Restate every record exactly as it is written, while omitting the pictures it holds.

*Data extracted from a collection*.

********

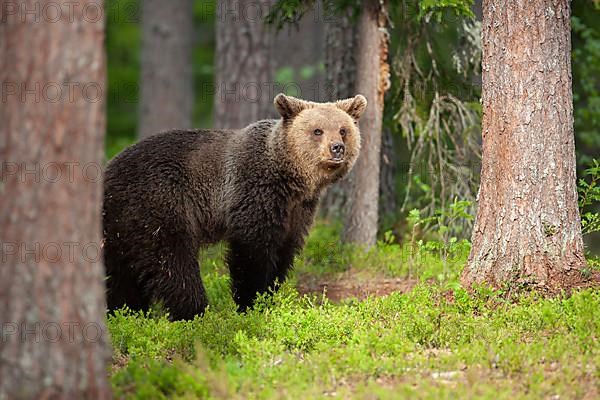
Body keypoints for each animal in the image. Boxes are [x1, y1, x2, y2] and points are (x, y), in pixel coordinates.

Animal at [102, 92, 366, 320]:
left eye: (343, 130)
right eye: (317, 130)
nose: (337, 148)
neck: (291, 178)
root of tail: (108, 171)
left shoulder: (297, 210)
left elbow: (284, 250)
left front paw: (270, 296)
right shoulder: (254, 191)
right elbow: (251, 251)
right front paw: (251, 302)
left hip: (120, 226)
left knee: (122, 274)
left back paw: (125, 313)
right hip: (159, 205)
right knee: (173, 264)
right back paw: (194, 313)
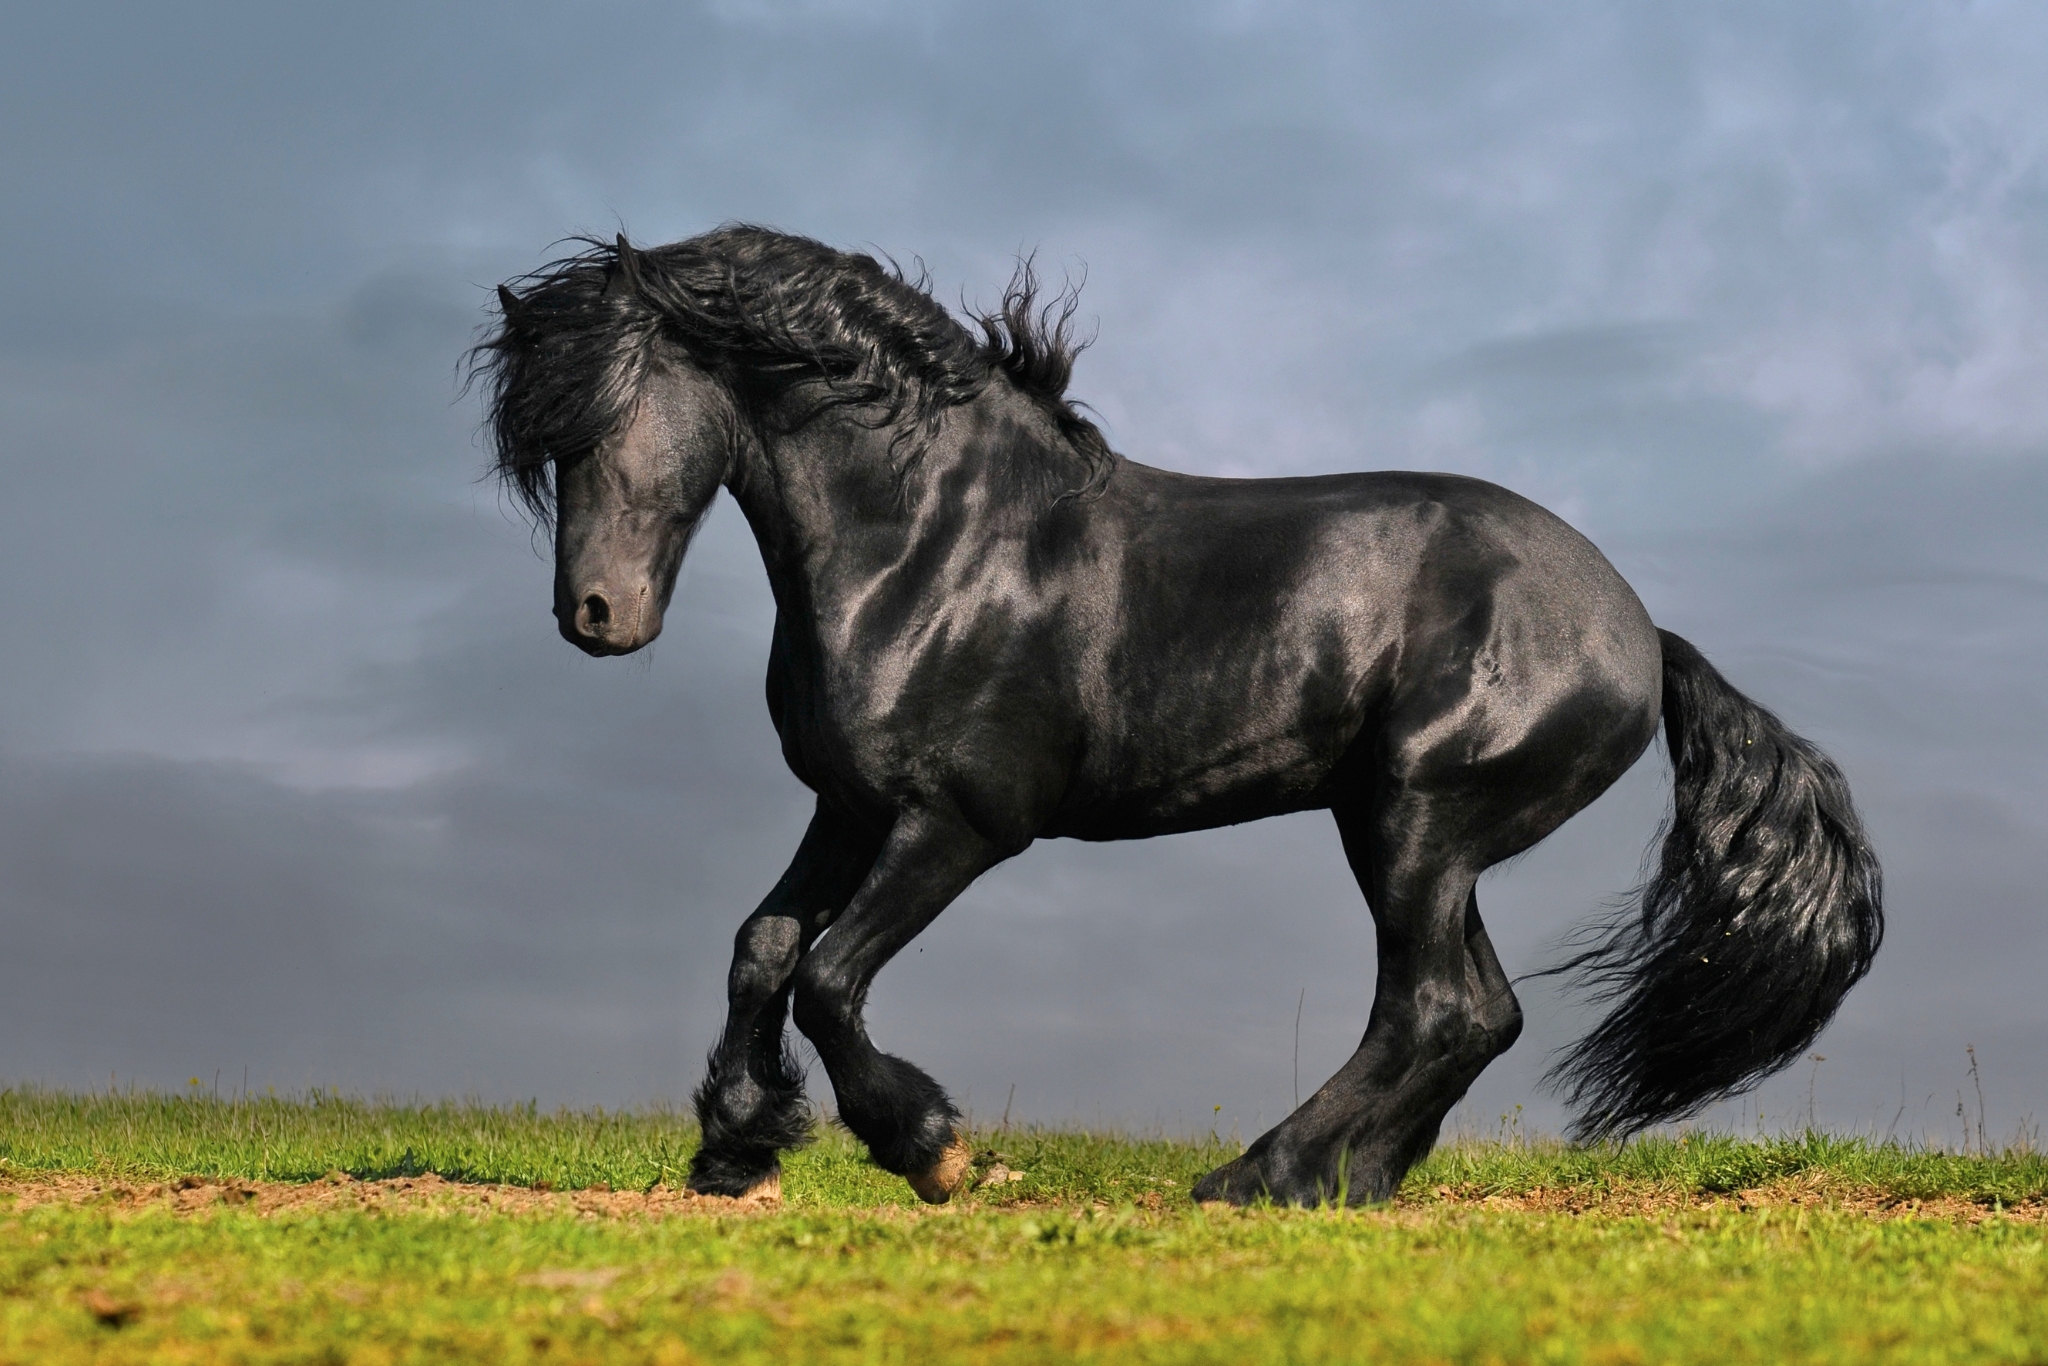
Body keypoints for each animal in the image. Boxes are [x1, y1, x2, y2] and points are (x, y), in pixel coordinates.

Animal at [472, 226, 1882, 1207]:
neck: (929, 543)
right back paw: (1350, 1181)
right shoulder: (849, 805)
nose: (592, 615)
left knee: (1434, 1008)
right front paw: (734, 1148)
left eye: (605, 417)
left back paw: (1263, 1175)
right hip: (1426, 840)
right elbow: (761, 947)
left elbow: (825, 976)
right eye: (540, 446)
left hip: (1413, 825)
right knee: (1476, 1011)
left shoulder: (961, 822)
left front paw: (932, 1150)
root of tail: (1639, 635)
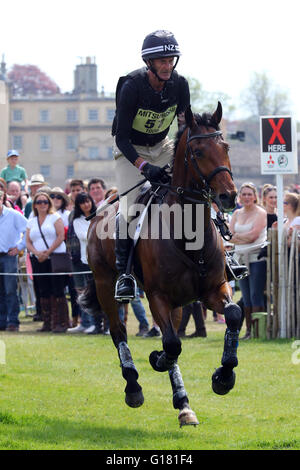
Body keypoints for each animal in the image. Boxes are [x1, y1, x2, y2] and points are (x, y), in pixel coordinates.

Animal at [81, 102, 243, 426]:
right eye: (198, 152)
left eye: (226, 147)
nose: (229, 196)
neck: (189, 234)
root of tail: (100, 208)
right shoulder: (158, 296)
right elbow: (171, 345)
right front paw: (156, 359)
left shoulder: (214, 289)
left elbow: (232, 315)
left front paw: (223, 377)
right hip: (106, 284)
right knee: (118, 332)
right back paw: (134, 386)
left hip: (179, 302)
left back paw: (184, 405)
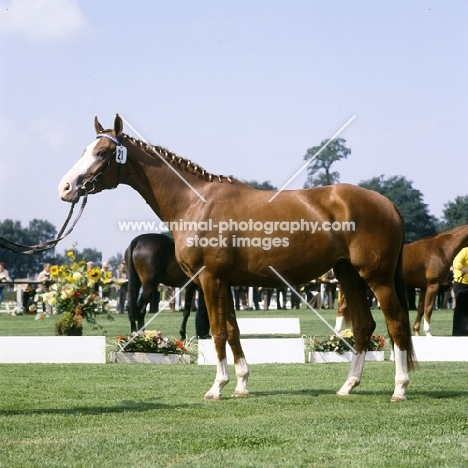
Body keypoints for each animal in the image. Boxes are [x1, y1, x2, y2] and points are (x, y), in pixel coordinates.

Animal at [59, 115, 416, 400]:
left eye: (102, 153)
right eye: (84, 151)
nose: (65, 187)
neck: (194, 203)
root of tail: (387, 202)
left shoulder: (210, 279)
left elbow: (217, 332)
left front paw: (217, 387)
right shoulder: (225, 282)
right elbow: (232, 330)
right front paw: (242, 384)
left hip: (377, 278)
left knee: (397, 323)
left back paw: (399, 388)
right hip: (348, 275)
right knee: (364, 326)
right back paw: (348, 385)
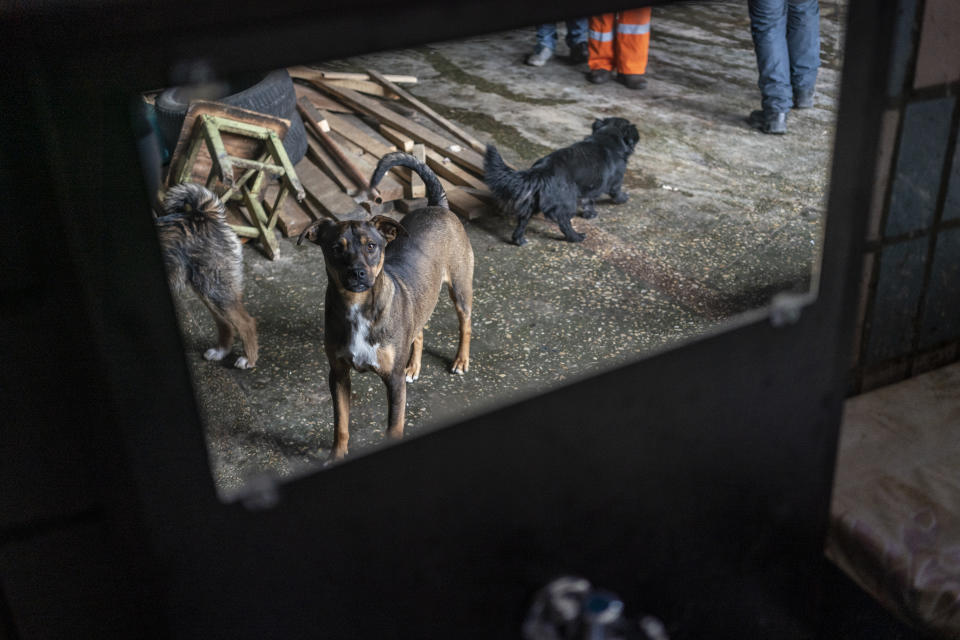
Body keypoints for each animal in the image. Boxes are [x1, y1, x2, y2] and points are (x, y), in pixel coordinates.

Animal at [300, 151, 472, 460]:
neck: (358, 307)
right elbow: (341, 423)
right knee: (419, 330)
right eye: (335, 248)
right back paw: (413, 366)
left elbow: (393, 427)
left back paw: (461, 360)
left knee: (465, 324)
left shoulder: (393, 382)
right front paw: (336, 456)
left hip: (461, 288)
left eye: (372, 246)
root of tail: (436, 205)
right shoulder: (338, 375)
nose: (357, 273)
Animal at [488, 115, 636, 245]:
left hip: (533, 203)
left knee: (523, 219)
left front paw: (590, 214)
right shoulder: (616, 181)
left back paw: (519, 240)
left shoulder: (590, 186)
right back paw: (576, 237)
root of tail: (541, 170)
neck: (606, 137)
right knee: (564, 223)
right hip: (567, 204)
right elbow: (616, 192)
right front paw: (624, 198)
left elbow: (588, 201)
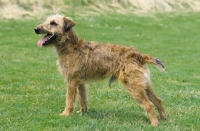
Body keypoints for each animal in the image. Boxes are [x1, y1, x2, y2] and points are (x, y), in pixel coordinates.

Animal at [34, 14, 167, 126]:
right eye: (46, 21)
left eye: (53, 23)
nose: (35, 29)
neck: (71, 46)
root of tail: (139, 55)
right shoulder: (80, 82)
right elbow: (83, 98)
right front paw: (83, 112)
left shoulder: (71, 81)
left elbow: (70, 100)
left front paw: (66, 114)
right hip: (144, 85)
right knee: (157, 100)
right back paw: (163, 118)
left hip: (133, 86)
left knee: (149, 104)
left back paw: (154, 123)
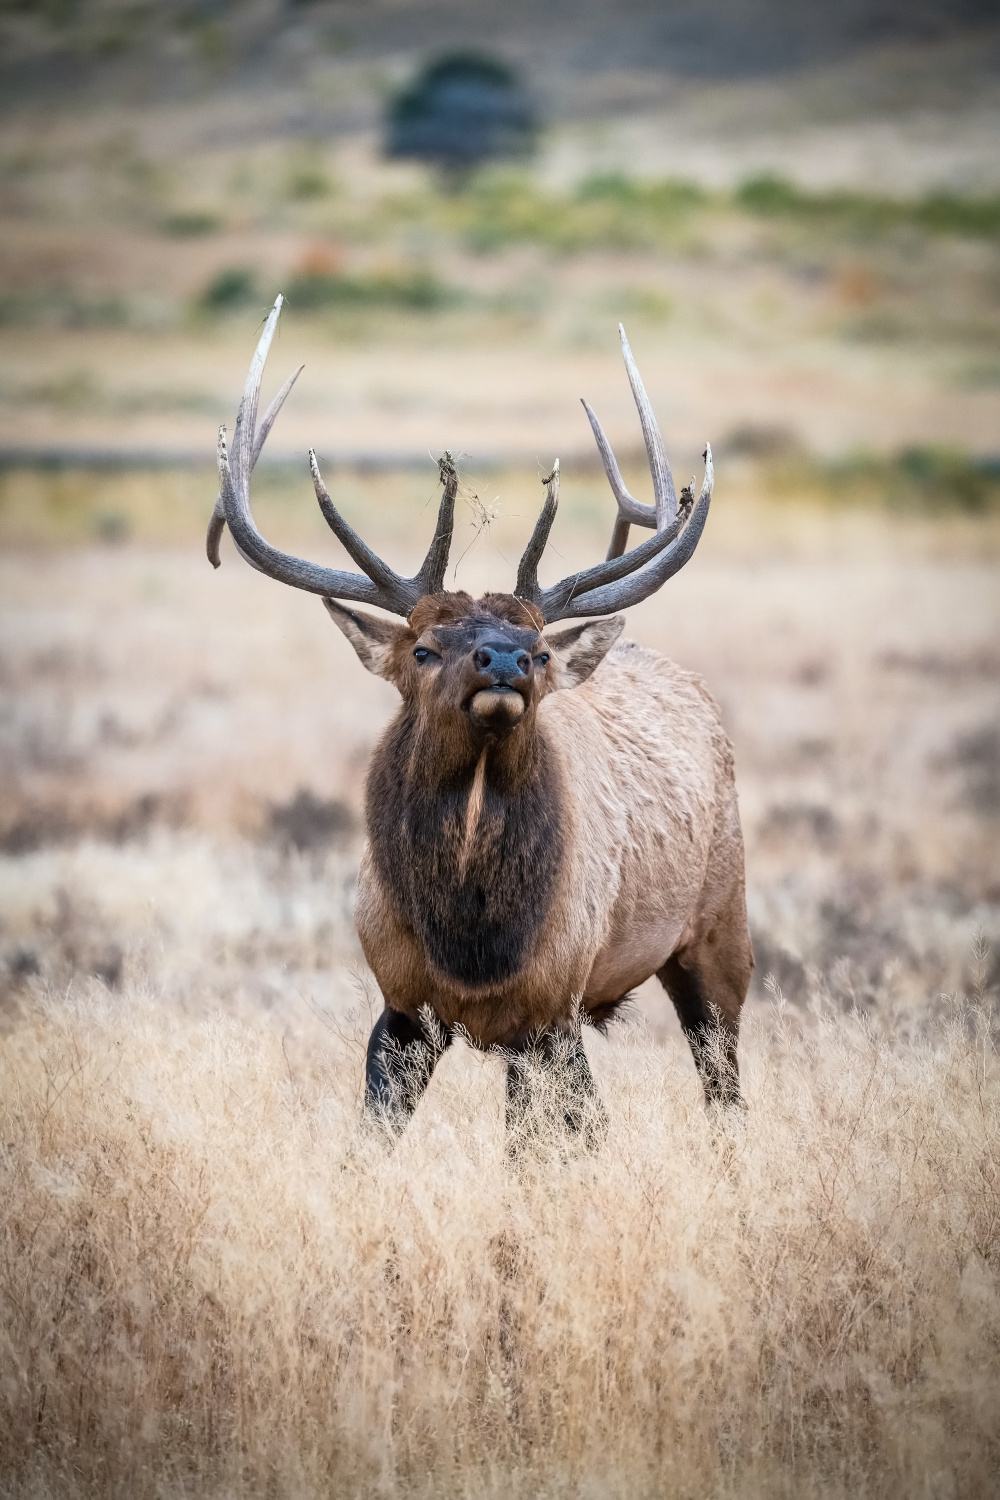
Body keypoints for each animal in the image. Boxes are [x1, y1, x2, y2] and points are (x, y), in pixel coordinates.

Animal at [209, 298, 749, 1140]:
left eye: (538, 646)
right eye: (424, 648)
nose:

********

*Response for this exercise*.
Body keypoints for each animal in the image. Boxes are [x1, y1, x2, y2] and points are (x, y), in pixel coordinates.

Animal at [102, 92, 366, 320]:
left eye: (343, 130)
right eye: (317, 130)
nose: (337, 148)
neck: (291, 178)
root of tail: (108, 171)
left shoulder: (297, 210)
left elbow: (284, 250)
left front paw: (270, 296)
right shoulder: (254, 191)
right elbow: (251, 251)
right front paw: (251, 302)
left hip: (120, 226)
left knee: (122, 274)
left back paw: (125, 313)
right hip: (159, 205)
right knee: (173, 264)
right back paw: (194, 313)
Body keypoints for each animal in the image. Boxes are [x1, y1, x2, y2] and points are (x, y), in pixel coordinates.

Animal at [472, 226, 1882, 1207]:
neck: (929, 543)
right back paw: (1350, 1181)
right shoulder: (849, 805)
nose: (592, 615)
left knee: (1434, 1008)
right front paw: (734, 1148)
left eye: (605, 417)
left back paw: (1263, 1175)
right hip: (1426, 840)
right elbow: (761, 947)
left elbow: (825, 976)
right eye: (540, 446)
left hip: (1413, 825)
right knee: (1476, 1011)
left shoulder: (961, 822)
left front paw: (932, 1150)
root of tail: (1639, 635)
Body keypoints for each animal in the image. Boxes are [x1, y1, x2, y2] and points are (x, y), in pixel coordinates.

Animal at [81, 102, 243, 426]:
right eye: (198, 152)
left eye: (226, 147)
nose: (229, 196)
neck: (189, 234)
root of tail: (100, 208)
right shoulder: (158, 296)
right elbow: (171, 345)
right front paw: (156, 359)
left shoulder: (214, 289)
left elbow: (232, 315)
left front paw: (223, 377)
right hip: (106, 284)
right knee: (118, 332)
right back paw: (134, 386)
left hip: (179, 302)
left back paw: (184, 405)
Body keypoints for each animal in the image. Boxes are [x1, y1, x2, y2] and points are (x, y), in pixel coordinates.

Animal at [59, 115, 416, 400]:
left eye: (102, 153)
right eye: (84, 151)
nose: (65, 187)
neck: (194, 203)
root of tail: (387, 202)
left shoulder: (210, 279)
left elbow: (217, 332)
left front paw: (217, 387)
right shoulder: (225, 282)
right elbow: (232, 330)
right front paw: (242, 384)
left hip: (377, 278)
left knee: (397, 323)
left back paw: (399, 388)
right hip: (348, 275)
right knee: (364, 326)
right back paw: (348, 385)
Body keypoints for each animal in the image. Boxes are [x1, y1, x2, y2] and points are (x, y), in pixel coordinates.

Animal at [300, 151, 472, 460]:
neck: (358, 307)
right elbow: (341, 423)
right knee: (419, 330)
right eye: (335, 248)
right back paw: (413, 366)
left elbow: (393, 427)
left back paw: (461, 360)
left knee: (465, 324)
left shoulder: (393, 382)
right front paw: (336, 456)
left hip: (461, 288)
left eye: (372, 246)
root of tail: (436, 205)
right shoulder: (338, 375)
nose: (357, 273)
Animal at [488, 115, 636, 245]:
left hip: (533, 203)
left knee: (523, 219)
left front paw: (590, 214)
right shoulder: (616, 181)
left back paw: (519, 240)
left shoulder: (590, 186)
right back paw: (576, 237)
root of tail: (541, 170)
neck: (606, 137)
right knee: (564, 223)
right hip: (567, 204)
right elbow: (616, 192)
right front paw: (624, 198)
left elbow: (588, 201)
Body keypoints for each animal in the image. Boxes are [x1, y1, x2, y2] and points are (x, y), in pixel coordinates.

Animal at [34, 14, 167, 126]:
right eye: (46, 21)
left eye: (53, 23)
nose: (35, 29)
neck: (71, 46)
root of tail: (139, 55)
right shoulder: (80, 82)
right elbow: (83, 98)
right front paw: (83, 112)
left shoulder: (71, 81)
left elbow: (70, 100)
left front paw: (66, 114)
right hip: (144, 85)
right knee: (157, 100)
right back paw: (163, 118)
left hip: (133, 86)
left knee: (149, 104)
left back paw: (154, 123)
Body keypoints for each animal in the image. Boxes are [x1, y1, x2, y2] and points are (x, y), in pixel coordinates.

Animal at [209, 298, 749, 1140]:
left eye: (538, 646)
right eye: (424, 648)
nose:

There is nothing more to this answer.